## [Exercise]
Please rewrite the source text of the records below, swapping every "Deadline" for "Prazo" and keeping everything else unchanged. Leave the pictures out of your answer.

## [Records from a dataset]
↓

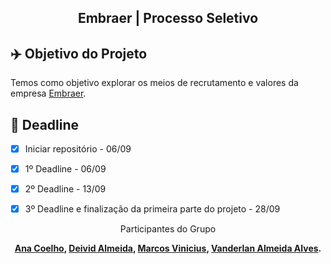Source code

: <meta charset="utf-8">

<h2 align="center">
  Embraer | Processo Seletivo
</h2>


## ✈️ Objetivo do Projeto

Temos como objetivo explorar os meios de recrutamento e valores da empresa [Embraer](https://embraer.com/br/pt/).

## 🔖 Deadline

- [x] Iniciar repositório - 06/09
- [X] 1º Deadline - 06/09
- [X] 2º Deadline - 13/09
- [X] 3º Deadline e finalização da primeira parte do projeto - 28/09


<p align="center">Participantes do Grupo</p> <p align="center"><strong> <strong><a href="https://github.com/ana-ccoelho">Ana Coelho</a>, <strong><a href="https://github.com/Deividev365">Deivid Almeida</a>, <a href="https://github.com/MARCOSVINICIUSDEOLIVEIRASOUZA">Marcos Vinicius</a></strong>, <strong><a href="https://github.com/VanderlanAlves">Vanderlan Almeida Alves</a>.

↑

## [Exercise result]
Source code

: <meta charset="utf-8">

<h2 align="center">
  Embraer | Processo Seletivo
</h2>


## ✈️ Objetivo do Projeto

Temos como objetivo explorar os meios de recrutamento e valores da empresa [Embraer](https://embraer.com/br/pt/).

## 🔖 Prazo

- [x] Iniciar repositório - 06/09
- [X] 1º Prazo - 06/09
- [X] 2º Prazo - 13/09
- [X] 3º Prazo e finalização da primeira parte do projeto - 28/09


<p align="center">Participantes do Grupo</p> <p align="center"><strong> <strong><a href="https://github.com/ana-ccoelho">Ana Coelho</a>, <strong><a href="https://github.com/Deividev365">Deivid Almeida</a>, <a href="https://github.com/MARCOSVINICIUSDEOLIVEIRASOUZA">Marcos Vinicius</a></strong>, <strong><a href="https://github.com/VanderlanAlves">Vanderlan Almeida Alves</a>.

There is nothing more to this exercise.